Is a driver who fell asleep at the wheel liable for my Georgia injuries?


Generally, yes. Falling asleep behind the wheel does not excuse a driver from responsibility in Georgia; in most cases it supports liability. The law expects drivers to recognize and respond to their own drowsiness before it becomes dangerous, so dozing off is usually treated as a failure of that duty.

Why “I fell asleep” is not a defense

A driver who loses consciousness from fatigue has lost control of the vehicle, and the resulting crash, such as drifting across the center line, running off the road, or rear-ending stopped traffic, typically violates a basic rule of the road. Crossing into oncoming traffic or failing to keep a safe following distance can each serve as negligence per se when it stems from the driver’s failure to stay alert.

The key point is that ordinary drowsiness gives warning. Heavy eyelids, drifting, yawning, and microsleeps are signals a reasonable driver is expected to heed by pulling over or stopping. A driver who pushes on despite those signs and then falls asleep has breached the duty of ordinary care. So the act of falling asleep is usually framed as the consequence of negligent choices made while still awake.

When the picture is more complicated

A few situations can change the analysis, though they are narrow:

  • A truly sudden, unforeseeable medical event causing unconsciousness, with no prior warning, may be treated differently from ordinary fatigue.

### Data extract
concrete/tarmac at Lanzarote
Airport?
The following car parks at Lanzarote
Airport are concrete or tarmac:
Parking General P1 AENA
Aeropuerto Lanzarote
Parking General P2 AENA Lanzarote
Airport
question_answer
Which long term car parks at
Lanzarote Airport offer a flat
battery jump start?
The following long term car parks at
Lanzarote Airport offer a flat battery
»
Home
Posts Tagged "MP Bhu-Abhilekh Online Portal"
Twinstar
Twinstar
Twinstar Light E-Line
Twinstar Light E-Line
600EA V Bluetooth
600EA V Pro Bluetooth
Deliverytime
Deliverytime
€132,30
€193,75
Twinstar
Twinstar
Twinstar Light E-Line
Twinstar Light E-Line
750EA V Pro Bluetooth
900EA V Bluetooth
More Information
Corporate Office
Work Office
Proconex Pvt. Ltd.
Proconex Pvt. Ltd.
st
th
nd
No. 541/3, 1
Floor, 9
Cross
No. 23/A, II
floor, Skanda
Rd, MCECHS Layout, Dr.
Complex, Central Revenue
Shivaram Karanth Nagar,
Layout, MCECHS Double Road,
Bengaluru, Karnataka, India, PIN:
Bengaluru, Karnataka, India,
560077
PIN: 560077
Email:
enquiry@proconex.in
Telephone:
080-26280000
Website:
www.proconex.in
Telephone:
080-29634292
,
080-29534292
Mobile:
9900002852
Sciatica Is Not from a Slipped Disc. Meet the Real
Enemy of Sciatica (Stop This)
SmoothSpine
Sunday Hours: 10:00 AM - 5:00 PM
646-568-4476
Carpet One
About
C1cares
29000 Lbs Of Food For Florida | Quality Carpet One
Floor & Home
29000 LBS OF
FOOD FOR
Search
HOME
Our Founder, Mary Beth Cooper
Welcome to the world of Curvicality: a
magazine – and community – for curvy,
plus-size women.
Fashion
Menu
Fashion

### Task 1
From the passage on drowsy-driving liability, transcribe the part that begins with the words "A driver who loses" and ends after the words "while still awake.".
### Task 2
List every sign of ordinary drowsiness that the passage on drowsy-driving liability names as a warning a reasonable driver should heed.

### Worked solution 1
A driver who loses consciousness from fatigue has lost control of the vehicle, and the resulting crash, such as drifting across the center line, running off the road, or rear-ending stopped traffic, typically violates a basic rule of the road. Crossing into oncoming traffic or failing to keep a safe following distance can each serve as negligence per se when it stems from the driver’s failure to stay alert.

The key point is that ordinary drowsiness gives warning. Heavy eyelids, drifting, yawning, and microsleeps are signals a reasonable driver is expected to heed by pulling over or stopping. A driver who pushes on despite those signs and then falls asleep has breached the duty of ordinary care. So the act of falling asleep is usually framed as the consequence of negligent choices made while still awake.

### Worked solution 2
- Heavy eyelids
- Drifting
- Yawning
- Microsleeps